Why "just use CloudWatch" isn't enough
CloudWatch is useful. It's also expensive at volume, awkward to query, and produces dashboards that tell you something is wrong after the fact. For teams running production workloads, the defaults leave serious blind spots: no distributed tracing, no structured log correlation, and alert fatigue from metrics that lack context.
Here's the observability stack we've converged on after running a dozen cloud-native systems in production.
The three pillars, in practice
Logs
Structured JSON logs from day one. Every log line includes traceId, requestId,userId (where available), service, and level. We ship to either OpenSearch (self-hosted on AWS) or Axiom (managed, much cheaper at moderate volume) depending on the client's compliance requirements.
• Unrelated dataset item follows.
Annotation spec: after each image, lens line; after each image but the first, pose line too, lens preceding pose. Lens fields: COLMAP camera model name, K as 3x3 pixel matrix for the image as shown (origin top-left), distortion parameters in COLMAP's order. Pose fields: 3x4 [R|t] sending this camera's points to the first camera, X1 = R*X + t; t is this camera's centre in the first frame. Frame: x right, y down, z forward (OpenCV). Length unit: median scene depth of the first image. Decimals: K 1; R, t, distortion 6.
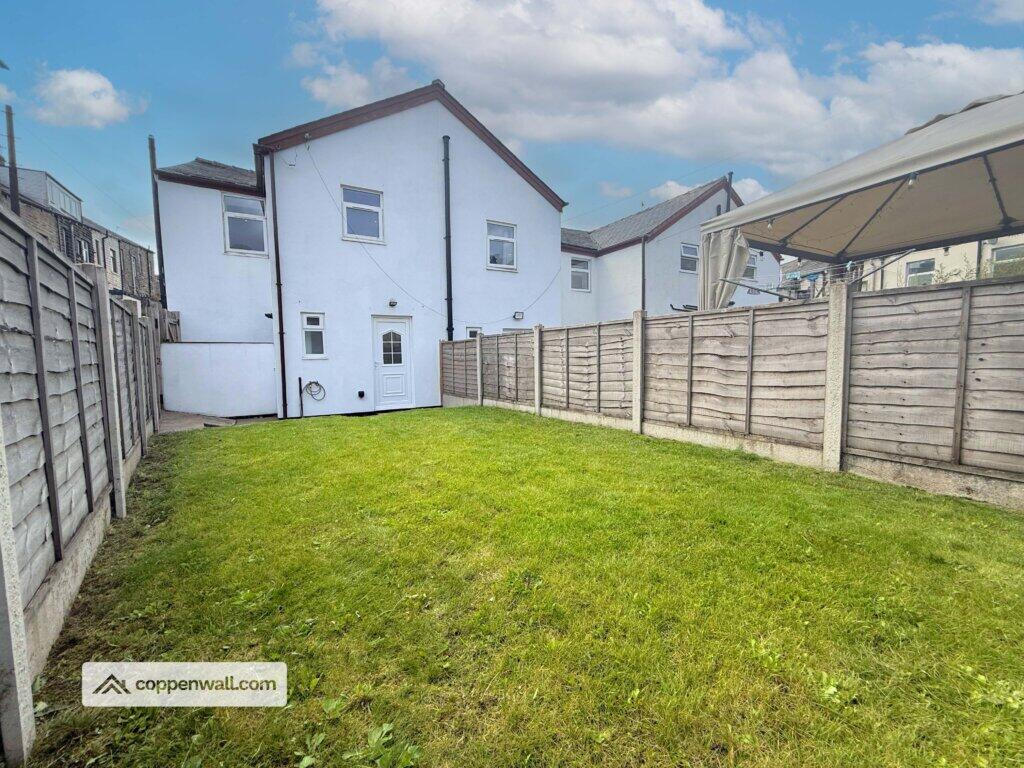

The key rule: log at the boundary, not in the middle. Log incoming requests and outgoing responses. Don't log every function call — that's what traces are for.
Traces
OpenTelemetry for instrumentation — it's vendor-neutral and has first-class support in Node.js, Python, and Go. We send traces to either AWS X-Ray (if the client is already AWS-native) or Jaeger on a small EC2 instance for cost-sensitive setups.
The single most valuable thing traces give you: the ability to find the slow span in a multi-service request. When a user reports that "the checkout is slow," a trace shows you exactly whether the bottleneck is the payment gateway call, the inventory check, or the database write.
Metrics and alerts
We use Prometheus + Grafana for service-level metrics: request rate, error rate, p50/p95/p99 latency (the RED method). Alerts are wired to PagerDuty or Slack depending on severity.
Critical rule: every alert must be actionable. If an alert fires and the on-call engineer has no clear first step, the alert is noise. We audit alert runbooks quarterly.
The Cloudflare Workers gotcha
If you're running on Cloudflare Workers, the observability story is different. Workers have no persistent memory — you can't run a local Prometheus exporter. We use Cloudflare's built-in analytics for request/error rates and pipe structured logs to Axiom via Workers' ctx.waitUntil to avoid blocking the response path.
Start here if you're starting from zero
- Add structured JSON logging with a trace ID in week one.
- Set up uptime monitoring (Better Uptime or Checkly) before launch — it takes 30 minutes.
- Add p95 latency and error rate alerts before you have users. Baseline them, then alert on deviation.
- Add distributed tracing in month two, once you have enough load to make it meaningful.